_INSTRUCTIONS FOR THE TASK:_ Copy every line of the following data that includes the string "userSpaceOnUse".
***
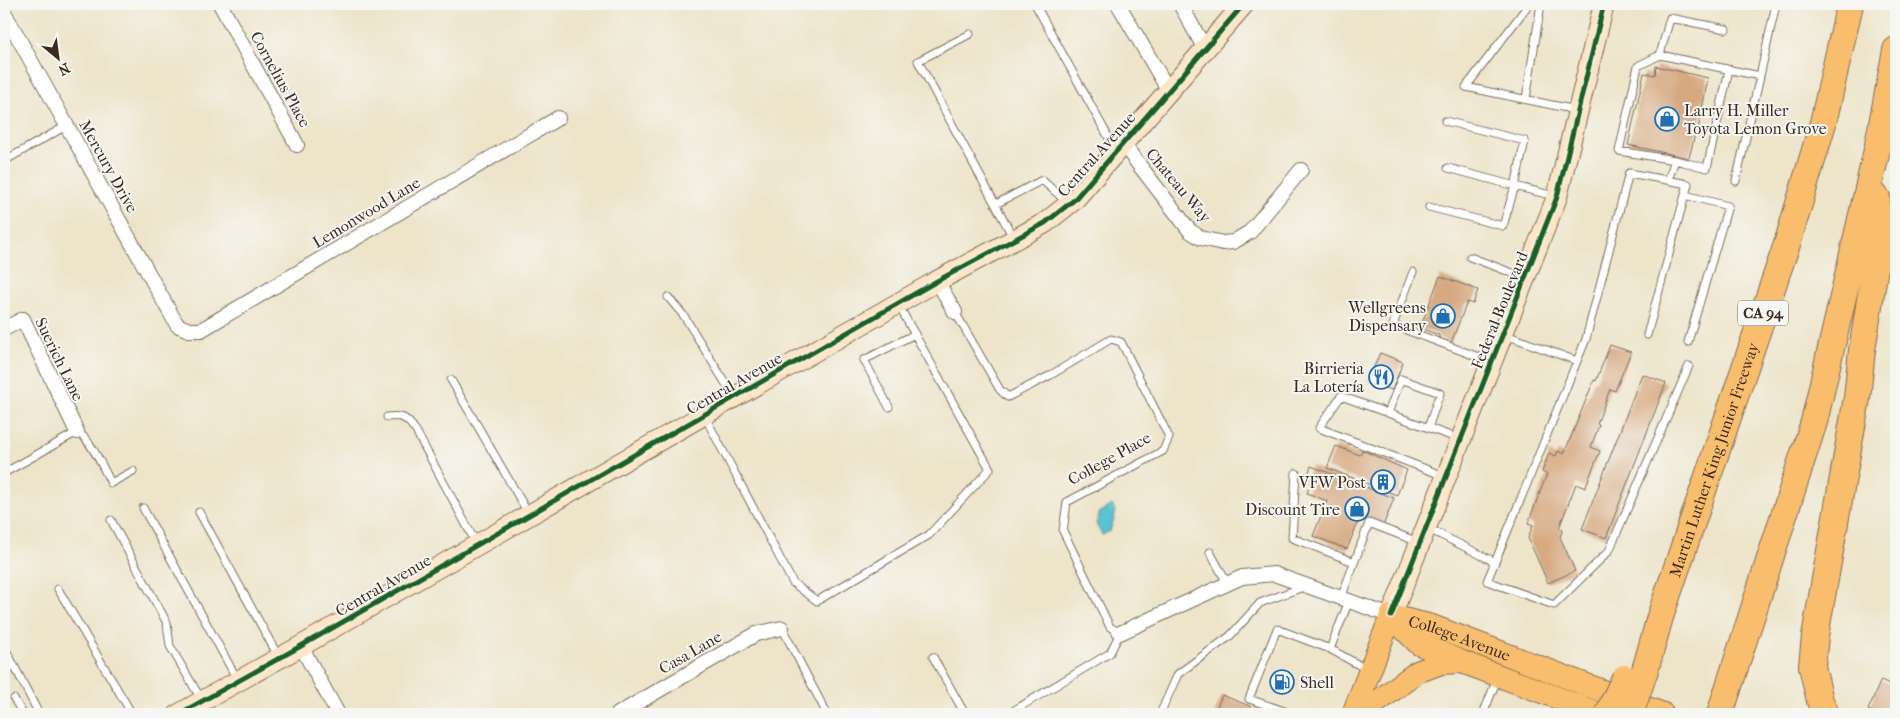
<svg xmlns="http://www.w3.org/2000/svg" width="1900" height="718" viewBox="0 0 1900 718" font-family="'IM FELL French Canon',serif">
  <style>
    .water { fill: #58c3d3; stroke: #4a7678 }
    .building { fill: #d6a980 }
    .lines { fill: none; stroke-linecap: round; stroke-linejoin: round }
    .lane-casing { stroke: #796b5a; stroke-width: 9 }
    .street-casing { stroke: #796b5a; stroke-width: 16 }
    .secondary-casing { stroke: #796b5a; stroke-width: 22 }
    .primary-casing { stroke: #796b5a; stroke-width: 24 }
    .highway-casing { stroke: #796b5a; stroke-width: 28 }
    .lane { stroke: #fff; stroke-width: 7 }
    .street { stroke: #fff; stroke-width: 14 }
    .secondary { stroke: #fde5c5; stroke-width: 20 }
    .primary { stroke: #f9be6d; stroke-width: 22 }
    .highway { stroke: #f9be6d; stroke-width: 26 }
    .highway-bridge-casing { stroke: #796b5a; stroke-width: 28; stroke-linecap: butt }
    .highway-bridge { stroke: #f9be6d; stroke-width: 26 }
    .cycleway-casing { stroke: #f6f6f2; stroke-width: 8 }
    .cycleway { stroke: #1b5e20; stroke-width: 5 }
    .labels { text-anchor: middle; stroke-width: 4; stroke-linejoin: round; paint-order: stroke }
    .shield { fill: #f6f6f2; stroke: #73675e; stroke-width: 1 }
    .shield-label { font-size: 15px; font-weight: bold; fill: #3b2a1e }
    .street-label { font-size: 16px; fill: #3b2a1e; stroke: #f6f6f2 }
    .poi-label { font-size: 16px; fill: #3b2a1e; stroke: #f6f6f2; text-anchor: end }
  </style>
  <rect width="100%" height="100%" fill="#f6f6f2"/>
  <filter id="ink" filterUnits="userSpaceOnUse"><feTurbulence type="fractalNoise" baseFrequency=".02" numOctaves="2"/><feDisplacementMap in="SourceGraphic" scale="10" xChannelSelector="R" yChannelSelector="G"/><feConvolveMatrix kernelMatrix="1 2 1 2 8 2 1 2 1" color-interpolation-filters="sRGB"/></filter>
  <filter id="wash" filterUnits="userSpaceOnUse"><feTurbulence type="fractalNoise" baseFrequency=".0096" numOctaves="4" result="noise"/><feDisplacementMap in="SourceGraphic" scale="20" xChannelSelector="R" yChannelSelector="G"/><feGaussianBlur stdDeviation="1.12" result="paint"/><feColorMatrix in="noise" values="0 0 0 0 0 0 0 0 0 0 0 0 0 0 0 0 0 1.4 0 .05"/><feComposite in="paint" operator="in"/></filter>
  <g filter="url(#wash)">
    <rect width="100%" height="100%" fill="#ede4c9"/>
    <path class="water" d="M1112,505L1116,512L1110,531L1102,535L1096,524L1100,512Z"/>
    <g id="blocks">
      <path class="building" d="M1656,66L1708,78L1697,135L1695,134L1689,158L1628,145L1644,73L1655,75Z
        M1440,276L1478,290L1473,304L1467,302L1451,343L1439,338V335L1420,328Z
        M1610,345L1631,352L1615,391L1610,389L1597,424L1599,425L1591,447L1600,451L1585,488L1576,484L1559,528L1563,529L1560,537L1575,571L1548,583L1528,538L1533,525L1528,523L1547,474L1542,472L1549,453L1556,456L1558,451L1564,454L1594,380L1596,381Z
        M1380,353L1403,362L1392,390L1368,381Z
        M1642,374L1666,383L1606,538L1582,529Z
        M1336,446L1360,455L1362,450L1407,470L1397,495L1327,468Z
        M1311,466L1394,498L1383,526L1360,517L1347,549L1313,536L1327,501L1307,493L1312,480L1307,477Z
        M1881,680L1896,687V714H1877L1868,710Z
        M1222,695L1252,707L1249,714H1214Z"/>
    </g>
  </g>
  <g filter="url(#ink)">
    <use href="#blocks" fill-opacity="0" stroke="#796b5a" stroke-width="1"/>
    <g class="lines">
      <g class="lane-casing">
        <path id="lane" d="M1035,4L1115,149
          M1529,4L1466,87L1576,110
          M970,34L918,61L1013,237
          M1660,55L1670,18L1726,29
          M1760,76L1776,4
          M1526,99L1541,4
          M1445,121L1525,141L1515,186L1448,168
          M1675,160L1707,168L1729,70
          M4,161L66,126
          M1668,180L1675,160L1619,151L1638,66L1660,55L1760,76L1736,181
          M1685,195L1728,206L1688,342
          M996,204L1042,180L1068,203
          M1429,207L1503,226L1515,186L1554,196
          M1470,257L1523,277
          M1413,272L1393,325L1489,361
          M668,297L684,316L734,397
          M955,312L1000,390L1008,397L1049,376L1111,339L1121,342L1169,437L1163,451L1067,502L1063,531L1110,627L1120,633L1110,653L1008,714
          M1503,334L1577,361
          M451,380L528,513
          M889,407L864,360L915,334
          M1388,413L1401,379L1440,393L1428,428
          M704,415L793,583L817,601L929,535L990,469L899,306
          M387,417C403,415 407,418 416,431L476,543
          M4,473L77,432C90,437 104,470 111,483L133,471
          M1296,473L1292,538L1354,562
          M1444,476L1319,428L1341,396L1459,439
          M143,508L237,679
          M199,512L278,656
          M111,520L167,623L170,646L201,699
          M1427,528L1495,562L1487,581L1554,605L1609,551L1689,366
          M1210,552L1227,583
          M1495,562L1586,339L1629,173L1688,184L1647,335
          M58,589L132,714
          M1341,598L1369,523L1418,542
          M782,628L827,714
          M4,646L39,714
          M1330,649L1349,601
          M933,657L965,714
          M14,699L23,714
          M1160,714L1178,674L1230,636L1260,603L1303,587
          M1293,714L1249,699L1277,629L1330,649L1368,670
          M1483,714L1498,677"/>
      </g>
      <g class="street-casing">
        <path id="street" d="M220,4L297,145
          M1118,4L1169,91
          M1180,4L1205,49
          M4,12L177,325L189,330H201L558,118
          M1123,144L1190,231L1201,238L1223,243L1233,242L1250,232L1301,170
          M937,281L955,312
          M4,329L23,319L77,432
          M1120,633L1242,577L1274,574L1391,616
          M301,646L338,714
          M618,714L756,634L782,628"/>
      </g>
      <g class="secondary-casing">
        <path id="secondary" d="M1391,616L1557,197L1604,4
          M179,714L301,646L937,281L1045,223L1074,200L1244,4"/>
      </g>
      <g class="primary-casing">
        <g id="primary">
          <path id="s1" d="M1391,616L1432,626L1663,714"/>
          <path d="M1392,617L1419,644L1462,662L1601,714"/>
          <path d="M1353,714L1391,616"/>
          <path d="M1361,714L1417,672L1441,663L1461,662"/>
        </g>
      </g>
      <g class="highway-casing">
        <g id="highway">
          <path id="s2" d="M1646,667L1660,617L1788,241L1823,123L1850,4"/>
          <path d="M1720,714L1814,422L1877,150L1896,50"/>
          <path d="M1826,714L1820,701L1812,666L1815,636L1857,398L1862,350L1877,255V198"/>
        </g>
      </g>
      <use href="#lane" class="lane"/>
      <use href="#street" class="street"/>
      <use href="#secondary" class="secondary"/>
      <use href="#primary" class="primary"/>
      <use href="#highway" class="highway"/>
      <g class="highway-bridge-casing">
        <path id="highway-bridge" d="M1608,714L1625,678
          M1630,714L1646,667"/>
      </g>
      <use href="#highway-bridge" class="highway-bridge"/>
      <g class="cycleway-casing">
        <path id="cycleway" d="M1391,616L1557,197L1604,4
          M179,714L301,646L937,281L1045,223L1074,200L1244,4"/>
      </g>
      <use href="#cycleway" class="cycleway"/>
    </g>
  </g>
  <defs>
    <g id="shop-ring" transform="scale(1.25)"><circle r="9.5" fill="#f6f6f2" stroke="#1f6fb2" stroke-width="1.5"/><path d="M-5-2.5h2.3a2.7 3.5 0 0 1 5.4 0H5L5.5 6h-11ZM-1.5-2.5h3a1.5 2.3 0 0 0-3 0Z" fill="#1f6fb2"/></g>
    <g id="restaurant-ring" transform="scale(1.25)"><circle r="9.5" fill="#f6f6f2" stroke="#1f6fb2" stroke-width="1.5"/><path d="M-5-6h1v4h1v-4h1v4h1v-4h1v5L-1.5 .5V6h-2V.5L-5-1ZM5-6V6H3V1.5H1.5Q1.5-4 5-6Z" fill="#1f6fb2"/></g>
    <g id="building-ring" transform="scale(1.25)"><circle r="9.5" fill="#f6f6f2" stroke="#1f6fb2" stroke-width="1.5"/><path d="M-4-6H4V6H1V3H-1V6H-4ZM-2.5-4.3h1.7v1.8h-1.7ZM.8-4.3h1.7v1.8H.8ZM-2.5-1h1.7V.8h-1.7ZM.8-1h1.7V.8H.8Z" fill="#1f6fb2"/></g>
    <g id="fuel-ring" transform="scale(1.25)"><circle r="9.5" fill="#f6f6f2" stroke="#1f6fb2" stroke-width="1.5"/><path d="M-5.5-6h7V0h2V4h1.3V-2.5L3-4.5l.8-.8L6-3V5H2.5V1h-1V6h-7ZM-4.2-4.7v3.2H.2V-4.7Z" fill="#1f6fb2"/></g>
  </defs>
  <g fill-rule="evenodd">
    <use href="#shop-ring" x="1667" y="119"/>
    <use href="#shop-ring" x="1443" y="316"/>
    <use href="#restaurant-ring" x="1381" y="377"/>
    <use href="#building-ring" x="1383" y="482"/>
    <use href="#shop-ring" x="1357" y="509"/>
    <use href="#fuel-ring" x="1282" y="682"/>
  </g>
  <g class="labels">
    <rect class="shield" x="1738" y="300.5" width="50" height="25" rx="4"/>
    <g class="shield-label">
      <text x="1763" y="318">CA 94</text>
    </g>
    <g class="street-label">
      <text transform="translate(281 79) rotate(61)" y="6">Cornelius Place</text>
      <text transform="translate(1096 154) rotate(-48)" y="6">Central Avenue</text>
      <text transform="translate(109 166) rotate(61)" y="6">Mercury Drive</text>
      <text transform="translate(1179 185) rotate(50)" y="6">Chateau Way</text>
      <text transform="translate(366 212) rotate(-31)" y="6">Lemonwood Lane</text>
      <text transform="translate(1499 310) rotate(-68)" y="6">Federal Boulevard</text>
      <text transform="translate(60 359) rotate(64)" y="6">Suerich Lane</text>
      <text transform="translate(734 383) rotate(-30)" y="6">Central Avenue</text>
      <text transform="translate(1109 458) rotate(-29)" y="6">College Place</text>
      <text dy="6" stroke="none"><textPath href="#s2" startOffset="218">Martin Luther King Junior Freeway</textPath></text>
      <text transform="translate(383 585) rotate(-30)" y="6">Central Avenue</text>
      <text dy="6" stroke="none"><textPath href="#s1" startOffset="72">College Avenue</textPath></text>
      <text transform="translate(690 652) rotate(-30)" y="6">Casa Lane</text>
    </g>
    <g class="poi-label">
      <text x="1684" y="116" text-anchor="start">Larry H. Miller<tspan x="1684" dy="18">Toyota Lemon Grove</tspan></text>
      <text x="1426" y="313">Wellgreens<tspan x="1426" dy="18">Dispensary</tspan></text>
      <text x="1364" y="374">Birrieria<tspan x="1364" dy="18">La Lotería</tspan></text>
      <text x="1366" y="488">VFW Post</text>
      <text x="1340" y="515">Discount Tire</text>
      <text x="1300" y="688" text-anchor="start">Shell</text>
    </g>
  </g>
  <rect width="1900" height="718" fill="none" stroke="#f6f6f2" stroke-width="20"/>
  <g transform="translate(58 58) rotate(151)" stroke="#f6f6f2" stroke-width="4" paint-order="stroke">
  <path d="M0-4L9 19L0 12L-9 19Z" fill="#3b2a1e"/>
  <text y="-8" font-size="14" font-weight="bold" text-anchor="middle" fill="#3b2a1e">N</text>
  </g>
</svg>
***
_WORKED SOLUTION:_
  <filter id="ink" filterUnits="userSpaceOnUse"><feTurbulence type="fractalNoise" baseFrequency=".02" numOctaves="2"/><feDisplacementMap in="SourceGraphic" scale="10" xChannelSelector="R" yChannelSelector="G"/><feConvolveMatrix kernelMatrix="1 2 1 2 8 2 1 2 1" color-interpolation-filters="sRGB"/></filter>
  <filter id="wash" filterUnits="userSpaceOnUse"><feTurbulence type="fractalNoise" baseFrequency=".0096" numOctaves="4" result="noise"/><feDisplacementMap in="SourceGraphic" scale="20" xChannelSelector="R" yChannelSelector="G"/><feGaussianBlur stdDeviation="1.12" result="paint"/><feColorMatrix in="noise" values="0 0 0 0 0 0 0 0 0 0 0 0 0 0 0 0 0 1.4 0 .05"/><feComposite in="paint" operator="in"/></filter>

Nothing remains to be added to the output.